▽

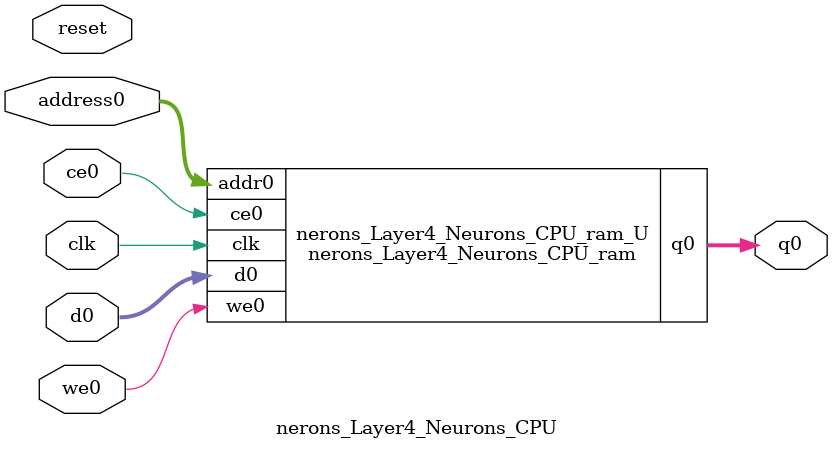
<source format=v>
`timescale 1 ns / 1 ps
module nerons_Layer4_Neurons_CPU_ram (addr0, ce0, d0, we0, q0,  clk);

parameter DWIDTH = 16;
parameter AWIDTH = 7;
parameter MEM_SIZE = 100;

input[AWIDTH-1:0] addr0;
input ce0;
input[DWIDTH-1:0] d0;
input we0;
output reg[DWIDTH-1:0] q0;
input clk;

(* ram_style = "block" *)reg [DWIDTH-1:0] ram[0:MEM_SIZE-1];




always @(posedge clk)  
begin 
    if (ce0) 
    begin
        if (we0) 
        begin 
            ram[addr0] <= d0; 
        end 
        q0 <= ram[addr0];
    end
end


endmodule

`timescale 1 ns / 1 ps
module nerons_Layer4_Neurons_CPU(
    reset,
    clk,
    address0,
    ce0,
    we0,
    d0,
    q0);

parameter DataWidth = 32'd16;
parameter AddressRange = 32'd100;
parameter AddressWidth = 32'd7;
input reset;
input clk;
input[AddressWidth - 1:0] address0;
input ce0;
input we0;
input[DataWidth - 1:0] d0;
output[DataWidth - 1:0] q0;



nerons_Layer4_Neurons_CPU_ram nerons_Layer4_Neurons_CPU_ram_U(
    .clk( clk ),
    .addr0( address0 ),
    .ce0( ce0 ),
    .we0( we0 ),
    .d0( d0 ),
    .q0( q0 ));

endmodule


</source>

△

Please give back every line above exactly as it stands, without pictures.

TASK SOLUTION =
<source format=v>
`timescale 1 ns / 1 ps
module nerons_Layer4_Neurons_CPU_ram (addr0, ce0, d0, we0, q0,  clk);

parameter DWIDTH = 16;
parameter AWIDTH = 7;
parameter MEM_SIZE = 100;

input[AWIDTH-1:0] addr0;
input ce0;
input[DWIDTH-1:0] d0;
input we0;
output reg[DWIDTH-1:0] q0;
input clk;

(* ram_style = "block" *)reg [DWIDTH-1:0] ram[0:MEM_SIZE-1];




always @(posedge clk)  
begin 
    if (ce0) 
    begin
        if (we0) 
        begin 
            ram[addr0] <= d0; 
        end 
        q0 <= ram[addr0];
    end
end


endmodule

`timescale 1 ns / 1 ps
module nerons_Layer4_Neurons_CPU(
    reset,
    clk,
    address0,
    ce0,
    we0,
    d0,
    q0);

parameter DataWidth = 32'd16;
parameter AddressRange = 32'd100;
parameter AddressWidth = 32'd7;
input reset;
input clk;
input[AddressWidth - 1:0] address0;
input ce0;
input we0;
input[DataWidth - 1:0] d0;
output[DataWidth - 1:0] q0;



nerons_Layer4_Neurons_CPU_ram nerons_Layer4_Neurons_CPU_ram_U(
    .clk( clk ),
    .addr0( address0 ),
    .ce0( ce0 ),
    .we0( we0 ),
    .d0( d0 ),
    .q0( q0 ));

endmodule


</source>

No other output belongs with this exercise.